Set down the entries once more, exactly as they are written.
____
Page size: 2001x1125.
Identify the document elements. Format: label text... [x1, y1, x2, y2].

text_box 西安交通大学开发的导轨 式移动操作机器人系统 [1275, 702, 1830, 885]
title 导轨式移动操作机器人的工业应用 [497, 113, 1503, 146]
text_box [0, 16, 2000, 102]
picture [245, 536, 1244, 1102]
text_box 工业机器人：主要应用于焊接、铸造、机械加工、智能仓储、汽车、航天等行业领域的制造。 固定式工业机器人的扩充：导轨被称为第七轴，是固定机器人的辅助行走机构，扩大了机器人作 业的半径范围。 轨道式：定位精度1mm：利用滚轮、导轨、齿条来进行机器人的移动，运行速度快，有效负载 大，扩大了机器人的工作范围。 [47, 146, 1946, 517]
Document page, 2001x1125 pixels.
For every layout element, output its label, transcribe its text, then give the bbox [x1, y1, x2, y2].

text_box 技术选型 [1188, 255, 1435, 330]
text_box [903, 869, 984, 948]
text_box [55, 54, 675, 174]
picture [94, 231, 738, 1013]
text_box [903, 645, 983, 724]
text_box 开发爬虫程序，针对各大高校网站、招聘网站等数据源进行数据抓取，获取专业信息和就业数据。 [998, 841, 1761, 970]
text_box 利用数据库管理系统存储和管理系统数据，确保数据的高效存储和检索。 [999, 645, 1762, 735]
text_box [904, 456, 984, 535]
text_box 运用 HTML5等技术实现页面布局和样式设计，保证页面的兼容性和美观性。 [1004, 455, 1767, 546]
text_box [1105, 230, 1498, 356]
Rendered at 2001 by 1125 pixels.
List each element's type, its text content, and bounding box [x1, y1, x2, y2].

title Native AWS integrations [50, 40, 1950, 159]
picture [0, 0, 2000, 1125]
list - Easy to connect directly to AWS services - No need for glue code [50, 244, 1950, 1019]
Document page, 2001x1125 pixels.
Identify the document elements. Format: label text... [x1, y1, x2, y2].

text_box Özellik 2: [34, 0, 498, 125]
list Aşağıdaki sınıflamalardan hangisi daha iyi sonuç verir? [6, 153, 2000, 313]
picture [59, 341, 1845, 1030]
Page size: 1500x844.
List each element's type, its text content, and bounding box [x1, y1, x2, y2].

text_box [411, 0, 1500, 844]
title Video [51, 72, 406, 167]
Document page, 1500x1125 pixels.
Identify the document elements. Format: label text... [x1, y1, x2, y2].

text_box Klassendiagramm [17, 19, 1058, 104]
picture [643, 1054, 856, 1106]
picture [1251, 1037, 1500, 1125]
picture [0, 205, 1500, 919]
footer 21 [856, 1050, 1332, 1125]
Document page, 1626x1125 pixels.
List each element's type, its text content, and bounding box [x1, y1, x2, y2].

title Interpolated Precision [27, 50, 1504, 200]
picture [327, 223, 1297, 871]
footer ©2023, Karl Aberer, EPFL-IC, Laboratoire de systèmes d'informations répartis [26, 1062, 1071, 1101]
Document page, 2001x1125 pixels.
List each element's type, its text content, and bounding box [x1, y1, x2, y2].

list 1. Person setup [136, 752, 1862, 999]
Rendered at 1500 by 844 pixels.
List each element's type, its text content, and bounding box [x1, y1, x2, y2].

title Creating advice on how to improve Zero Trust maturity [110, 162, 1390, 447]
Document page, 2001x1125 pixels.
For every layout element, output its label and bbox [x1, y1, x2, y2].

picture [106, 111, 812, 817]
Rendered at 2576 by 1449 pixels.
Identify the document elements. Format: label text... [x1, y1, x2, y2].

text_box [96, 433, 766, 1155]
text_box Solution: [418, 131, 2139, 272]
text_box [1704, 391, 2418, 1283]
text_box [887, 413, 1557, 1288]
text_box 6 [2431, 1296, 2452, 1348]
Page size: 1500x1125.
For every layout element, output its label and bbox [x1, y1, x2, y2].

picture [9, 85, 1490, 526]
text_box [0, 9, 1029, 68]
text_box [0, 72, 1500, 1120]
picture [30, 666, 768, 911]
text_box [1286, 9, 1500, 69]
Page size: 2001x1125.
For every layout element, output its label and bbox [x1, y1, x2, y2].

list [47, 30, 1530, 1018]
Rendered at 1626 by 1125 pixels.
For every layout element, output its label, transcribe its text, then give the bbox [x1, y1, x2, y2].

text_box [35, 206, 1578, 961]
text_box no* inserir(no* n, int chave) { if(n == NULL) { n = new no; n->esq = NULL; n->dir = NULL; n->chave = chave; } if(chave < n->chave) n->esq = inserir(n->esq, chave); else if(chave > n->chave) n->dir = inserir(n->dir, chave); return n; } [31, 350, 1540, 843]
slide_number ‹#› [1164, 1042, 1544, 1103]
____
__Problem solution__
Page size: 2001x1125.
Identify the document elements. Format: label text... [x1, y1, x2, y2].

text_box 西安交通大学开发的导轨 式移动操作机器人系统 [1275, 702, 1830, 885]
title 导轨式移动操作机器人的工业应用 [497, 113, 1503, 146]
text_box [0, 16, 2000, 102]
picture [245, 536, 1244, 1102]
text_box 工业机器人：主要应用于焊接、铸造、机械加工、智能仓储、汽车、航天等行业领域的制造。 固定式工业机器人的扩充：导轨被称为第七轴，是固定机器人的辅助行走机构，扩大了机器人作 业的半径范围。 轨道式：定位精度1mm：利用滚轮、导轨、齿条来进行机器人的移动，运行速度快，有效负载 大，扩大了机器人的工作范围。 [47, 146, 1946, 517]
Document page, 2001x1125 pixels.
For every layout element, output its label, transcribe its text, then give the bbox [x1, y1, x2, y2].

text_box 技术选型 [1188, 255, 1435, 330]
text_box [903, 869, 984, 948]
text_box [55, 54, 675, 174]
picture [94, 231, 738, 1013]
text_box [903, 645, 983, 724]
text_box 开发爬虫程序，针对各大高校网站、招聘网站等数据源进行数据抓取，获取专业信息和就业数据。 [998, 841, 1761, 970]
text_box 利用数据库管理系统存储和管理系统数据，确保数据的高效存储和检索。 [999, 645, 1762, 735]
text_box [904, 456, 984, 535]
text_box 运用 HTML5等技术实现页面布局和样式设计，保证页面的兼容性和美观性。 [1004, 455, 1767, 546]
text_box [1105, 230, 1498, 356]
Rendered at 2001 by 1125 pixels.
List each element's type, its text content, and bounding box [x1, y1, x2, y2].

title Native AWS integrations [50, 40, 1950, 159]
picture [0, 0, 2000, 1125]
list - Easy to connect directly to AWS services - No need for glue code [50, 244, 1950, 1019]
Document page, 2001x1125 pixels.
Identify the document elements. Format: label text... [x1, y1, x2, y2].

text_box Özellik 2: [34, 0, 498, 125]
list Aşağıdaki sınıflamalardan hangisi daha iyi sonuç verir? [6, 153, 2000, 313]
picture [59, 341, 1845, 1030]
Page size: 1500x844.
List each element's type, its text content, and bounding box [x1, y1, x2, y2].

text_box [411, 0, 1500, 844]
title Video [51, 72, 406, 167]
Document page, 1500x1125 pixels.
Identify the document elements. Format: label text... [x1, y1, x2, y2].

text_box Klassendiagramm [17, 19, 1058, 104]
picture [643, 1054, 856, 1106]
picture [1251, 1037, 1500, 1125]
picture [0, 205, 1500, 919]
footer 21 [856, 1050, 1332, 1125]
Document page, 1626x1125 pixels.
List each element's type, its text content, and bounding box [x1, y1, x2, y2].

title Interpolated Precision [27, 50, 1504, 200]
picture [327, 223, 1297, 871]
footer ©2023, Karl Aberer, EPFL-IC, Laboratoire de systèmes d'informations répartis [26, 1062, 1071, 1101]
Document page, 2001x1125 pixels.
List each element's type, its text content, and bounding box [x1, y1, x2, y2].

list 1. Person setup [136, 752, 1862, 999]
Rendered at 1500 by 844 pixels.
List each element's type, its text content, and bounding box [x1, y1, x2, y2].

title Creating advice on how to improve Zero Trust maturity [110, 162, 1390, 447]
Document page, 2001x1125 pixels.
For every layout element, output its label and bbox [x1, y1, x2, y2].

picture [106, 111, 812, 817]
Rendered at 2576 by 1449 pixels.
Identify the document elements. Format: label text... [x1, y1, x2, y2].

text_box [96, 433, 766, 1155]
text_box Solution: [418, 131, 2139, 272]
text_box [1704, 391, 2418, 1283]
text_box [887, 413, 1557, 1288]
text_box 6 [2431, 1296, 2452, 1348]
Page size: 1500x1125.
For every layout element, output its label and bbox [x1, y1, x2, y2].

picture [9, 85, 1490, 526]
text_box [0, 9, 1029, 68]
text_box [0, 72, 1500, 1120]
picture [30, 666, 768, 911]
text_box [1286, 9, 1500, 69]
Page size: 2001x1125.
For every layout element, output its label and bbox [x1, y1, x2, y2].

list [47, 30, 1530, 1018]
Rendered at 1626 by 1125 pixels.
For every layout element, output its label, transcribe its text, then give the bbox [x1, y1, x2, y2].

text_box [35, 206, 1578, 961]
text_box no* inserir(no* n, int chave) { if(n == NULL) { n = new no; n->esq = NULL; n->dir = NULL; n->chave = chave; } if(chave < n->chave) n->esq = inserir(n->esq, chave); else if(chave > n->chave) n->dir = inserir(n->dir, chave); return n; } [31, 350, 1540, 843]
slide_number ‹#› [1164, 1042, 1544, 1103]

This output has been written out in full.